*Work order*.
Filter these entries, keeping only lines that hold the word "uses".

*Dataset excerpts*.
------
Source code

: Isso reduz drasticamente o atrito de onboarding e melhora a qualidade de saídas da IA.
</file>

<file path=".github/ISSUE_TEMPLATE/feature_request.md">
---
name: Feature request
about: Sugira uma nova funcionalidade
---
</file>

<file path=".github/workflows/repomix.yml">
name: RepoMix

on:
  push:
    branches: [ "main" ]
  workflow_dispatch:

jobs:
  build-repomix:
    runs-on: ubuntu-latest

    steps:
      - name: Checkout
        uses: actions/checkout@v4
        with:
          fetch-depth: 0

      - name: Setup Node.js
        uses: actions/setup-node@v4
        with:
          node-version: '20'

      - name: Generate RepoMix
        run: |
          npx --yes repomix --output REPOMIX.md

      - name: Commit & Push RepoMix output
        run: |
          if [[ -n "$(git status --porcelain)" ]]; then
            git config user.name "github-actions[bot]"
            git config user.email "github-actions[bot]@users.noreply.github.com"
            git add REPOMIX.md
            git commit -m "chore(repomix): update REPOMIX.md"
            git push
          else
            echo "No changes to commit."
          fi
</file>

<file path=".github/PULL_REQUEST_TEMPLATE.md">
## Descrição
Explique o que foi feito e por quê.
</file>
------
*Answer to the problem*.
        uses: actions/checkout@v4
        uses: actions/setup-node@v4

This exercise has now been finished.